SELECTED PASSAGE.
☆ ☆ ☆ ☆ ☆ ☆ ☆

Seven Models, No Control Plane: The Inference Problem Enterprises Created for Themselves

For most of the past three years, enterprise AI strategy has been organised around a single question: which model? The evaluations, the benchmarks, the proof-of-concept cycles, all of it built on the assumption that choosing the right foundation model was the decision that would determine whether an AI programme delivered value or not.

The 2026 F5 State of Application Strategy Report, produced from surveys of more than 1,100 IT decision makers globally, makes a quietly devastating case that this framing has been wrong from the start. The model is not the point. Inference is. And most enterprises are running inference at scale without the architecture to govern it.

The numbers that establish this are not ambiguous. 78% of organisations are operating their own inference services. Close to 77% report inference as their dominant AI activity, rather than training or fine-tuning. Organisations are simultaneously running or actively evaluating an average of seven AI models in production.

Taken together, these figures describe an industry that has crossed a threshold it has yet to fully acknowledge. AI inference has moved from experimentation to operational infrastructure, embedded in production systems, daily decision loops, and the delivery pipelines for applications and services that businesses depend on. The transition happened faster than the governance frameworks could manage.

Seven models is where the problem begins

The seven-model average is the figure that unlocks everything else in the report. The instinct is to read it as a sign of organisational disorder, competing teams, lack of strategic coherence. The data says otherwise. When respondents explained why their organisations use multiple model families, 90% cited technical reasons including API compatibility, availability, and failover. 79% cited business and strategic considerations including cost optimisation, compliance requirements, and data sovereignty. User preference, the explanation consistent with chaos, barely registered at 5%.

Multi-model AI has arrived at the same place as hybrid multicloud for the same reasons: the business demands it. Different models carry different cost structures, operate under different regulatory constraints, expose different interfaces, and degrade under load in different ways. No single model satisfies every requirement across a modern enterprise operating across multiple markets and jurisdictions. These are architectural decisions made under real commercial and legal pressure, and they have a structural consequence that most organisations have not yet fully absorbed.

Once an enterprise runs several models in parallel, inference stops behaving like a single managed endpoint. It starts behaving like a distributed system. The same routing logic, policy enforcement, cost governance, fallback conditions, and observability requirements that distributed systems have always demanded now apply to the AI layer. New operational responsibilities emerge that did not exist before: model-aware authentication, semantic abuse detection, token-based cost management. None of these map cleanly onto the existing remits of platform, security, or application teams. Enterprises respond by standing up new teams with their own preferred tooling. Without deliberate convergence, the complexity compounds, and the control surface fragments further.

☆ ☆ ☆ ☆ ☆ ☆ ☆

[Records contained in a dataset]
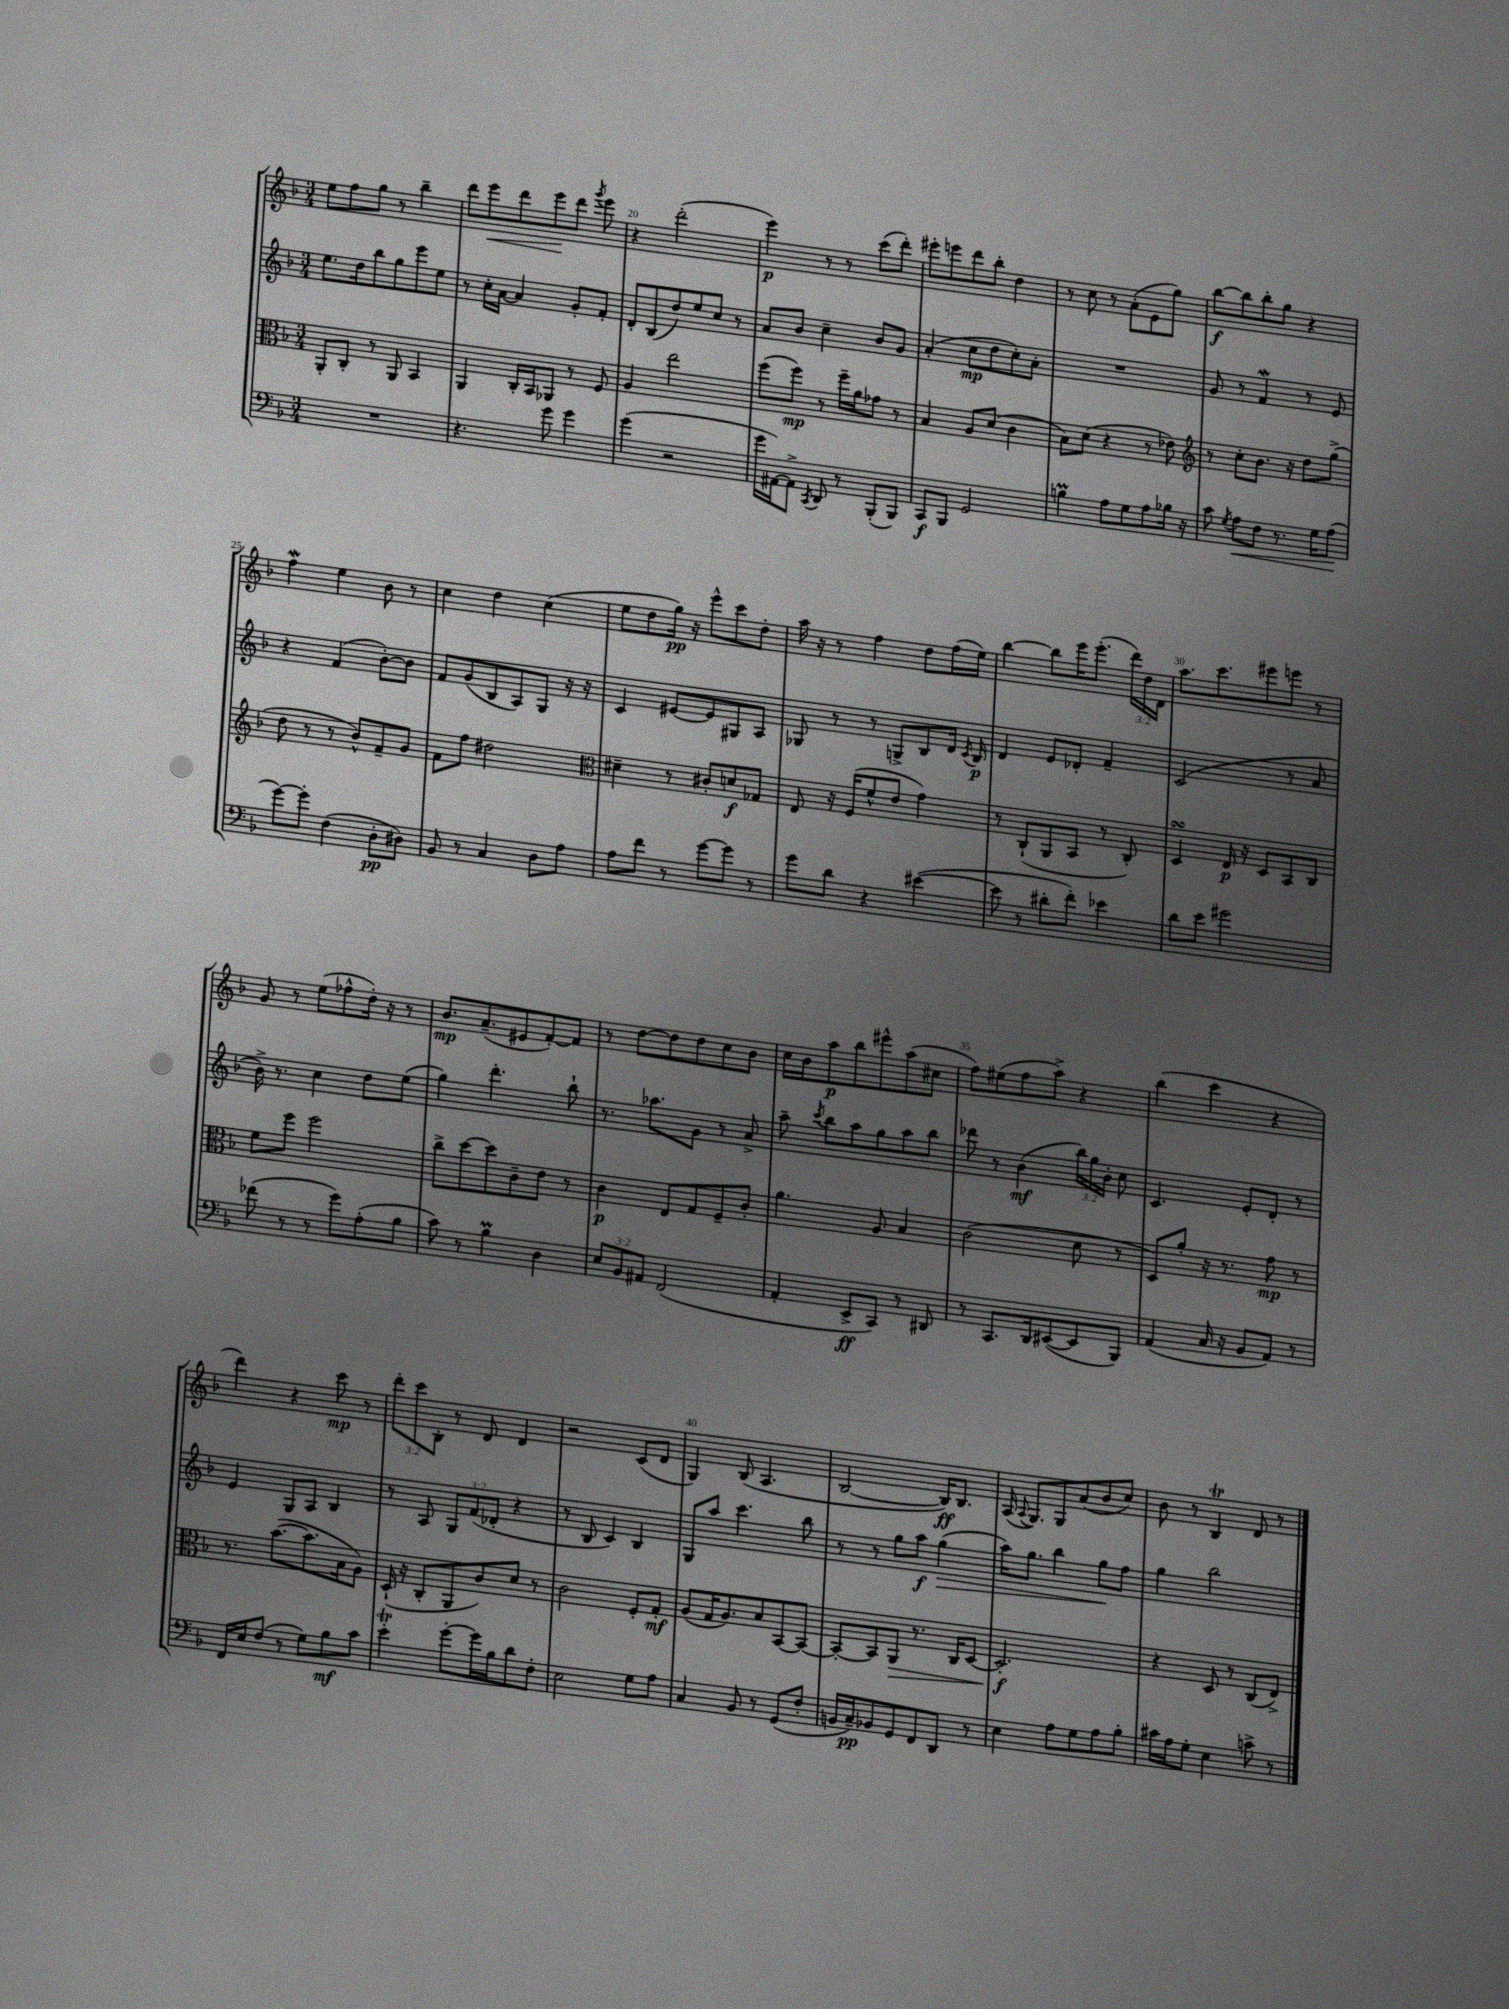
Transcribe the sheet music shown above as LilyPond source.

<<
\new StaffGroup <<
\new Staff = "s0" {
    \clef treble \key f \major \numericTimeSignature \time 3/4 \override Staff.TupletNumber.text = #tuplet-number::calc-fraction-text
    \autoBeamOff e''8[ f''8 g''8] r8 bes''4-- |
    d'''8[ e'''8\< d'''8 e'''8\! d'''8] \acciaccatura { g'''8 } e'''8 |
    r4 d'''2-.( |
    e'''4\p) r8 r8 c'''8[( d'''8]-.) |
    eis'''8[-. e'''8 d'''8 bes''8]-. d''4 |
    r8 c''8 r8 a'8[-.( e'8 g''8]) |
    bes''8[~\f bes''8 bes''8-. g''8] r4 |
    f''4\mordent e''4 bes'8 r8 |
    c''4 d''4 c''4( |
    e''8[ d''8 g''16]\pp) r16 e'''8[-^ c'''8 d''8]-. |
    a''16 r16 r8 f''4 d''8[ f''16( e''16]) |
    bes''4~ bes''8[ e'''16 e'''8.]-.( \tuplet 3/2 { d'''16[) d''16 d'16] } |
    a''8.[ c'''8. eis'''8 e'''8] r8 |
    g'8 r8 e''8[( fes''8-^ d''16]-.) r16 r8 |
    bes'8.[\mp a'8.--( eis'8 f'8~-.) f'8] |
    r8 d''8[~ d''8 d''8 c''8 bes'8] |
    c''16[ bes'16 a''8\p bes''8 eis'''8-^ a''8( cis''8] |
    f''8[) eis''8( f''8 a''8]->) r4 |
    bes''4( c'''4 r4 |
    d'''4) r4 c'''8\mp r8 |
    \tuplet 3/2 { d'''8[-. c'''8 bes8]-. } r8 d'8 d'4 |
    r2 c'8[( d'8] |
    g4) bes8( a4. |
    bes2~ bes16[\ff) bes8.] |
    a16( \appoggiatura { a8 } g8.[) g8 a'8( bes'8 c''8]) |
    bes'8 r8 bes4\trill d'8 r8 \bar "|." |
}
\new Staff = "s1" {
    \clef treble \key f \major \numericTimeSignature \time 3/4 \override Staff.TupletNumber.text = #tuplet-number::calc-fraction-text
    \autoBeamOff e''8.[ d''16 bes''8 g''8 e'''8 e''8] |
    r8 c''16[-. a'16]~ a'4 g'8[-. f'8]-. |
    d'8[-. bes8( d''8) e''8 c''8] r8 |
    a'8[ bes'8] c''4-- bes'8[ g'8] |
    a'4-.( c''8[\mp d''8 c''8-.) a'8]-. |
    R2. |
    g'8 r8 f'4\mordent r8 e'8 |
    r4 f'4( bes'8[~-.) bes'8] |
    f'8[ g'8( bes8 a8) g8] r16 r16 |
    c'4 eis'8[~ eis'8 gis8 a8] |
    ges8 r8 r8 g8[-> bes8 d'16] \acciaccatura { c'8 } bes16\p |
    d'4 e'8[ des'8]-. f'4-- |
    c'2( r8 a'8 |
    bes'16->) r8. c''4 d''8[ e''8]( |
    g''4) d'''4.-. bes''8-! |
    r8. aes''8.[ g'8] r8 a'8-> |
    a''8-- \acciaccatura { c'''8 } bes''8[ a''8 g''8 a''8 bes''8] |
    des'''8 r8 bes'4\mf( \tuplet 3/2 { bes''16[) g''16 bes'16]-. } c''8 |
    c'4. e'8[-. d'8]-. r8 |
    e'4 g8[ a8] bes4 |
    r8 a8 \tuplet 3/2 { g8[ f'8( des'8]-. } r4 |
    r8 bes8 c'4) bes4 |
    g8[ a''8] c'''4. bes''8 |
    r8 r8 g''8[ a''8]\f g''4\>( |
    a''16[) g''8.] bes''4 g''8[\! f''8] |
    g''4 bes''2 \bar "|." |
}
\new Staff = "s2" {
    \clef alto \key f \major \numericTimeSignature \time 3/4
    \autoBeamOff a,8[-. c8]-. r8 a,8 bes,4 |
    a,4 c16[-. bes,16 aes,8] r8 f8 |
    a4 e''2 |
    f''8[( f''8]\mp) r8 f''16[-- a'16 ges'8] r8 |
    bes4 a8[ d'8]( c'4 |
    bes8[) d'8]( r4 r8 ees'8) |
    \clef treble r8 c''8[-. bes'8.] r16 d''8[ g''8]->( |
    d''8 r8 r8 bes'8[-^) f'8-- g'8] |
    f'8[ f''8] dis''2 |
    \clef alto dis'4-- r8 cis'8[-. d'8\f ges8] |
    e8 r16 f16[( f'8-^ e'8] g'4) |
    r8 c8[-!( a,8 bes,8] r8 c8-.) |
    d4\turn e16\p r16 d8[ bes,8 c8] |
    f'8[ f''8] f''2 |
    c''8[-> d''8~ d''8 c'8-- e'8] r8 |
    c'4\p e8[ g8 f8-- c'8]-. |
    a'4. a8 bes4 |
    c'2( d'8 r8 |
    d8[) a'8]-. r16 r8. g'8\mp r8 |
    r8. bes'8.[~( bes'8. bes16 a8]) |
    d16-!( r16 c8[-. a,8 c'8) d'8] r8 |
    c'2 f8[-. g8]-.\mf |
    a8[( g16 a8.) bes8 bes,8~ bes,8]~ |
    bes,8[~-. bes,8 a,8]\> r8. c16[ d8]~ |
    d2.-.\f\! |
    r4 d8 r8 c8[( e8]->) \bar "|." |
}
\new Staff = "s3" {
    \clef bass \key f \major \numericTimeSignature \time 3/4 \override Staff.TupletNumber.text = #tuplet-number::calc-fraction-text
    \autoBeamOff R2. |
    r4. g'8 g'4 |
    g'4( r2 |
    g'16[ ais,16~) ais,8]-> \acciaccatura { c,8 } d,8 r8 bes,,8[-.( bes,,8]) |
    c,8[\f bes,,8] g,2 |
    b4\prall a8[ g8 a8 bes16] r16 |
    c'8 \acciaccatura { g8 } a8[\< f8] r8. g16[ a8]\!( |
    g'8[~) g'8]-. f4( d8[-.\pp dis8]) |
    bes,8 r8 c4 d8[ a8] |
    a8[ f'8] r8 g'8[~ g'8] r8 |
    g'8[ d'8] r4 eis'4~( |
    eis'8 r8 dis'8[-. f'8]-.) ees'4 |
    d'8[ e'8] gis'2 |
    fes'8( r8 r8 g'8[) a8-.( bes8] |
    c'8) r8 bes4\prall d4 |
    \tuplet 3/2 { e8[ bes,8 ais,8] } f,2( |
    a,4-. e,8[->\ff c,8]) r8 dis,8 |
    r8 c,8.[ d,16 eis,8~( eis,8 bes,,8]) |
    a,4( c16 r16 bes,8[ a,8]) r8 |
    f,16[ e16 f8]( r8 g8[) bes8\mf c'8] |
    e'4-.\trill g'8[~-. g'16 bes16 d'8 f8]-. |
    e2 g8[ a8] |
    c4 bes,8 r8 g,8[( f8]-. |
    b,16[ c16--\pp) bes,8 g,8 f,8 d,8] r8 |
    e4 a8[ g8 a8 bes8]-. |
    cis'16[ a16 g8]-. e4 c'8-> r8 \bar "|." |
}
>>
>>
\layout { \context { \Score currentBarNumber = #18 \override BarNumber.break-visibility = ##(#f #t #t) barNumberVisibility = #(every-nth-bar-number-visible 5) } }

☆ ☆ ☆ ☆ ☆ ☆ ☆

DIRECTION. According to the article on enterprise AI inference, which requirements that distributed systems have always demanded now apply to the AI layer? List them all. Rely on the article alone.

WORKED ANSWER.
- Routing logic
- Policy enforcement
- Cost governance
- Fallback conditions
- Observability requirements